Records taken from a data collection
══════

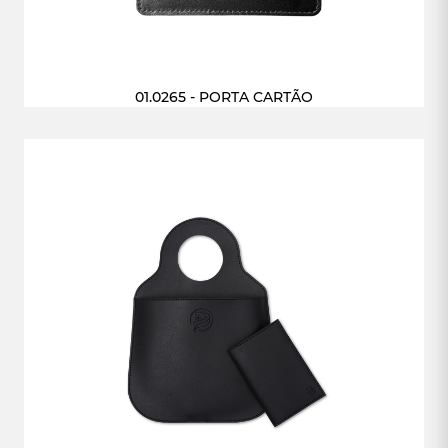
01.0265 - PORTA CARTÃO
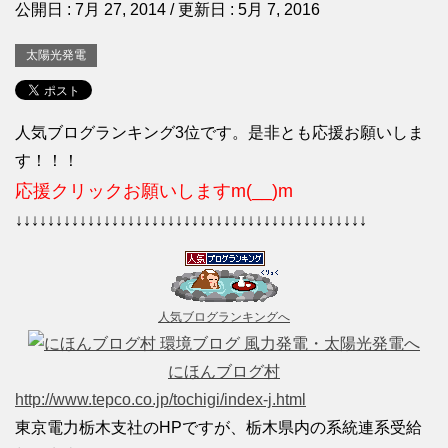
公開日 :
7月 27, 2014
/ 更新日 :
5月 7, 2016
太陽光発電
人気ブログランキング3位です。是非とも応援お願いしま
す！！！
応援クリックお願いしますm(__)m
↓↓↓↓↓↓↓↓↓↓↓↓↓↓↓↓↓↓↓↓↓↓↓↓↓↓↓↓↓↓↓↓↓↓↓↓↓↓↓↓↓↓↓↓
人気ブログランキングへ
にほんブログ村
http://www.tepco.co.jp/tochigi/index-j.html
東京電力栃木支社のHPですが、栃木県内の系統連系受給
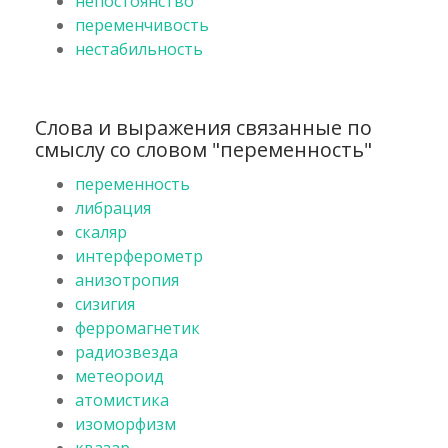
непостоянство
переменчивость
нестабильность
Слова и выражения связанные по
смыслу со словом "переменность"
переменность
либрация
скаляр
интерферометр
анизотропия
сизигия
ферромагнетик
радиозвезда
метеороид
атомистика
изоморфизм
квазар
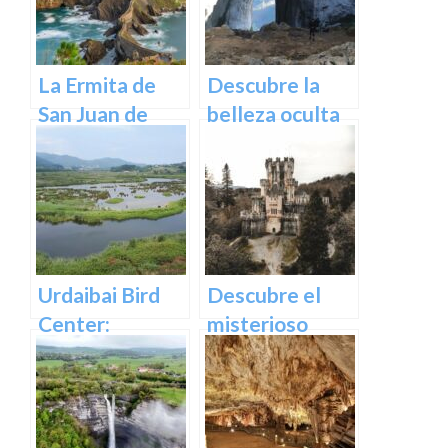
La Ermita de
Descubre la
San Juan de
belleza oculta
Gaztelugatxe:
de Guipuzcoa
Historia, Ruta y
en las Cuevas
Experiencia
de Oñati
Inolvidable en
Euskadi
Urdaibai Bird
Descubre el
Center:
misterioso
Descubre la
encanto del
vida de las aves
Castillo de
en plena
Butrón
naturaleza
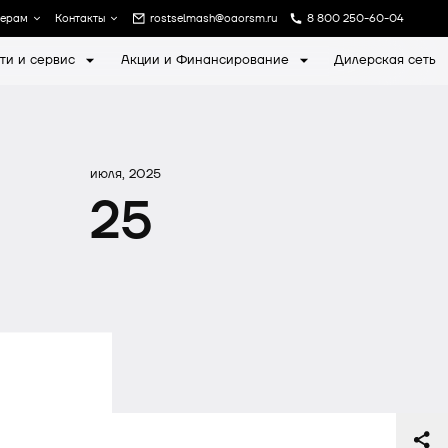
лерам
Контакты
rostselmash@oaorsm.ru
8 800 250-60-04
ти и сервис
Акции и Финансирование
Дилерская сеть
а
Записаться на экскурсию
июля, 2025
25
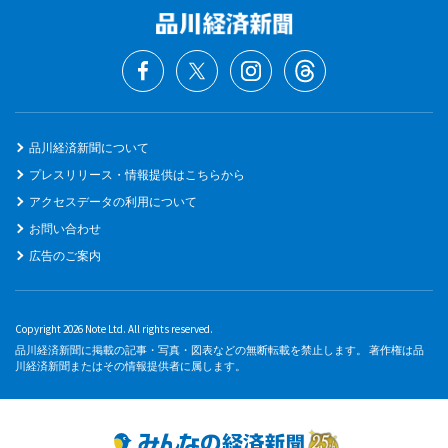
品川経済新聞について
プレスリリース・情報提供はこちらから
アクセスデータの利用について
お問い合わせ
広告のご案内
Copyright 2026 Note Ltd. All rights reserved.
品川経済新聞に掲載の記事・写真・図表などの無断転載を禁止します。 著作権は品
川経済新聞またはその情報提供者に属します。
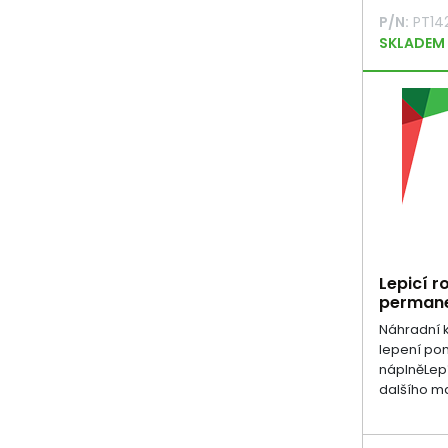
P/N:
PT14
SKLADEM
Lepicí r
permane
Náhradní k
lepení pom
náplněLepí
dalšího mat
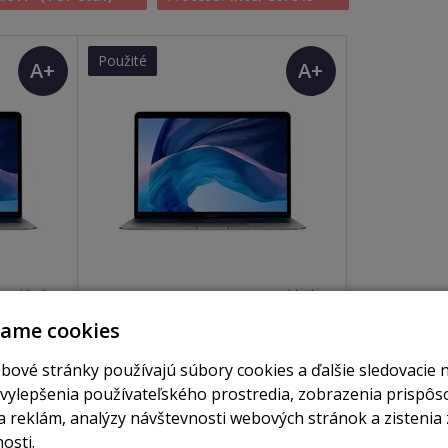
Použité
A+
A+
(TOP
(TOP
stav)
stav)
skladom
skladom
ro i5 /
MacBook Air 13,3" / i5 4x jádro /
vame cookies
512GB SSD / 8GB RAM space grey
(2020) CTO
bové stránky používajú súbory cookies a ďalšie sledovacie 
 vylepšenia používateľského prostredia, zobrazenia prispô
obraziť
392 €
 reklám, analýzy návštevnosti webových stránok a zistenia 
Zobraziť
osti.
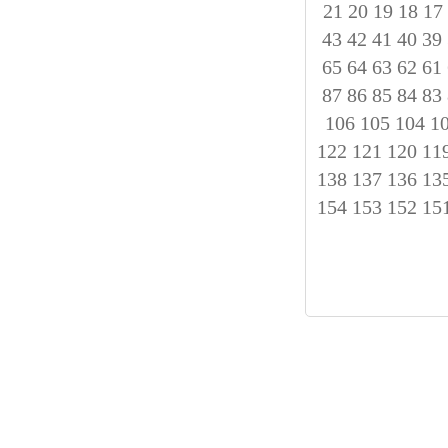
21
20
19
18
17
43
42
41
40
39
65
64
63
62
61
87
86
85
84
83
106
105
104
1
122
121
120
11
138
137
136
13
154
153
152
15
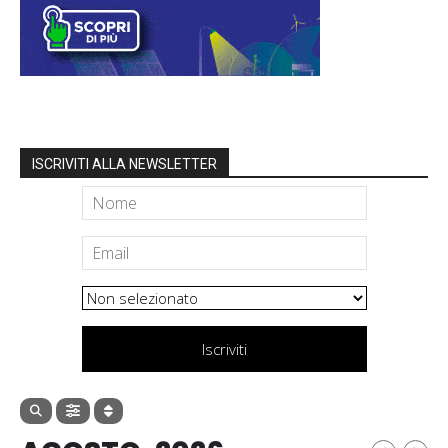
ISCRIVITI ALLA NEWSLETTER
Iscriviti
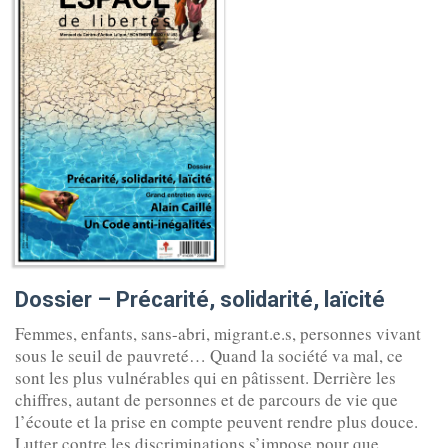
Dossier
–
Précarité, solidarité, laïcité
Femmes, enfants, sans-abri, migrant.e.s, personnes vivant
sous le seuil de pauvreté… Quand la société va mal, ce
sont les plus vulnérables qui en pâtissent. Derrière les
chiffres, autant de personnes et de parcours de vie que
l’écoute et la prise en compte peuvent rendre plus douce.
Lutter contre les discriminations s’impose pour que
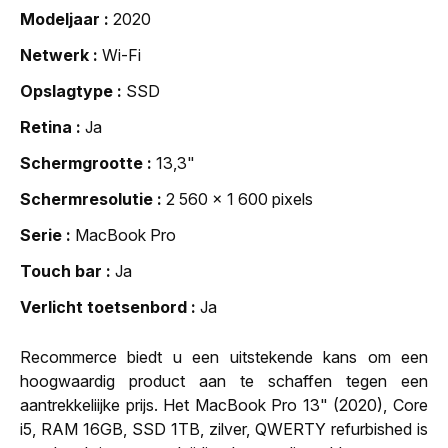
Modeljaar
2020
Netwerk
Wi-Fi
Opslagtype
SSD
Retina
Ja
Schermgrootte
13,3"
Schermresolutie
2 560 x 1 600 pixels
Serie
MacBook Pro
Touch bar
Ja
Verlicht toetsenbord
Ja
Recommerce biedt u een uitstekende kans om een
hoogwaardig product aan te schaffen tegen een
aantrekkeliijke prijs. Het MacBook Pro 13" (2020), Core
i5, RAM 16GB, SSD 1TB, zilver, QWERTY refurbished is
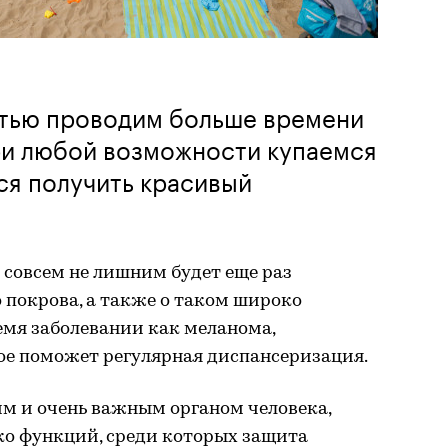
стью проводим больше времени
ри любой возможности купаемся
ся получить красивый
 совсем не лишним будет еще раз
 покрова, а также о таком широко
емя заболевании как меланома,
ое поможет регулярная диспансеризация.
м и очень важным органом человека,
о функций, среди которых защита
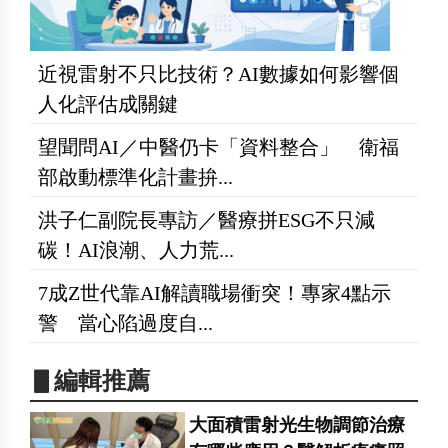
近視雷射不只比技術？AI數據如何影響個
人化評估成關鍵
望聞問AI／中醫仍卡「資料整合」 衛福
部啟動標準化計畫拚...
洪子仁副院長專訪／醫療拼ESG不只減
碳！AI浪潮、人力荒...
7成Z世代靠AI解讀職場衝突！專家4點示
警 當心陷過度自...
▋編輯推薦
大面積雷射光生物調節治療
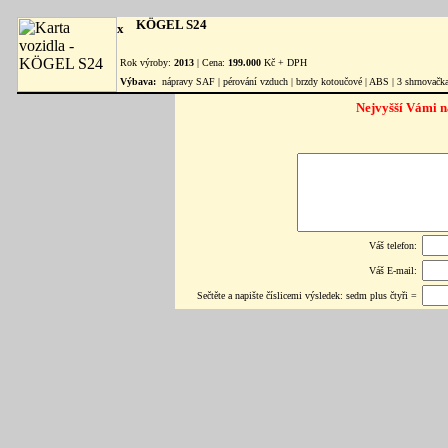
KÖGEL S24
Rok výroby:
2013
| Cena:
199.000
Kč + DPH
Výbava:
nápravy SAF | pérování vzduch | brzdy kotoučové | ABS | 3 shrnovačka
Nejvyšší Vámi n
Váš telefon:
Váš E-mail:
Sečtěte a napište číslicemi výsledek: sedm plus čtyři =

══════

EXERCISE BRIEF -
Copy the text of every item above line for line, with no changes. Leave out the lines that only mark a picture.

OUTPUT -
01.0265 - PORTA CARTÃO
公開日 :
7月 27, 2014
/ 更新日 :
5月 7, 2016
太陽光発電
人気ブログランキング3位です。是非とも応援お願いしま
す！！！
応援クリックお願いしますm(__)m
↓↓↓↓↓↓↓↓↓↓↓↓↓↓↓↓↓↓↓↓↓↓↓↓↓↓↓↓↓↓↓↓↓↓↓↓↓↓↓↓↓↓↓↓
人気ブログランキングへ
にほんブログ村
http://www.tepco.co.jp/tochigi/index-j.html
東京電力栃木支社のHPですが、栃木県内の系統連系受給
непостоянство
переменчивость
нестабильность
Слова и выражения связанные по
смыслу со словом "переменность"
переменность
либрация
скаляр
интерферометр
анизотропия
сизигия
ферромагнетик
радиозвезда
метеороид
атомистика
изоморфизм
квазар
La Ermita de
Descubre la
San Juan de
belleza oculta
Gaztelugatxe:
de Guipuzcoa
Historia, Ruta y
en las Cuevas
Experiencia
de Oñati
Inolvidable en
Euskadi
Urdaibai Bird
Descubre el
Center:
misterioso
Descubre la
encanto del
vida de las aves
Castillo de
en plena
Butrón
naturaleza
лерам
Контакты
rostselmash@oaorsm.ru
8 800 250-60-04
ти и сервис
Акции и Финансирование
Дилерская сеть
а
Записаться на экскурсию
июля, 2025
25
品川経済新聞について
プレスリリース・情報提供はこちらから
アクセスデータの利用について
お問い合わせ
広告のご案内
Copyright 2026 Note Ltd. All rights reserved.
品川経済新聞に掲載の記事・写真・図表などの無断転載を禁止します。 著作権は品
川経済新聞またはその情報提供者に属します。
P/N:
PT14
SKLADEM
Lepicí r
permane
Náhradní k
lepení pom
náplněLepí
dalšího mat
Použité
A+
A+
(TOP
(TOP
stav)
stav)
skladom
skladom
ro i5 /
MacBook Air 13,3" / i5 4x jádro /
vame cookies
512GB SSD / 8GB RAM space grey
(2020) CTO
bové stránky používajú súbory cookies a ďalšie sledovacie 
 vylepšenia používateľského prostredia, zobrazenia prispô
obraziť
392 €
 reklám, analýzy návštevnosti webových stránok a zistenia 
Zobraziť
osti.
21
20
19
18
17
43
42
41
40
39
65
64
63
62
61
87
86
85
84
83
106
105
104
1
122
121
120
11
138
137
136
13
154
153
152
15
ISCRIVITI ALLA NEWSLETTER
Iscriviti
Dossier
–
Précarité, solidarité, laïcité
Femmes, enfants, sans-abri, migrant.e.s, personnes vivant
sous le seuil de pauvreté… Quand la société va mal, ce
sont les plus vulnérables qui en pâtissent. Derrière les
chiffres, autant de personnes et de parcours de vie que
l’écoute et la prise en compte peuvent rendre plus douce.
Lutter contre les discriminations s’impose pour que
Modeljaar
2020
Netwerk
Wi-Fi
Opslagtype
SSD
Retina
Ja
Schermgrootte
13,3"
Schermresolutie
2 560 x 1 600 pixels
Serie
MacBook Pro
Touch bar
Ja
Verlicht toetsenbord
Ja
Recommerce biedt u een uitstekende kans om een
hoogwaardig product aan te schaffen tegen een
aantrekkeliijke prijs. Het MacBook Pro 13" (2020), Core
i5, RAM 16GB, SSD 1TB, zilver, QWERTY refurbished is
стью проводим больше времени
ри любой возможности купаемся
ся получить красивый
 совсем не лишним будет еще раз
 покрова, а также о таком широко
емя заболевании как меланома,
ое поможет регулярная диспансеризация.
м и очень важным органом человека,
о функций, среди которых защита
近視雷射不只比技術？AI數據如何影響個
人化評估成關鍵
望聞問AI／中醫仍卡「資料整合」 衛福
部啟動標準化計畫拚...
洪子仁副院長專訪／醫療拼ESG不只減
碳！AI浪潮、人力荒...
7成Z世代靠AI解讀職場衝突！專家4點示
警 當心陷過度自...
▋編輯推薦
大面積雷射光生物調節治療
KÖGEL S24
Rok výroby:
2013
| Cena:
199.000
Kč + DPH
Výbava:
nápravy SAF | pérování vzduch | brzdy kotoučové | ABS | 3 shrnovačka
Nejvyšší Vámi n
Váš telefon:
Váš E-mail:
Sečtěte a napište číslicemi výsledek: sedm plus čtyři =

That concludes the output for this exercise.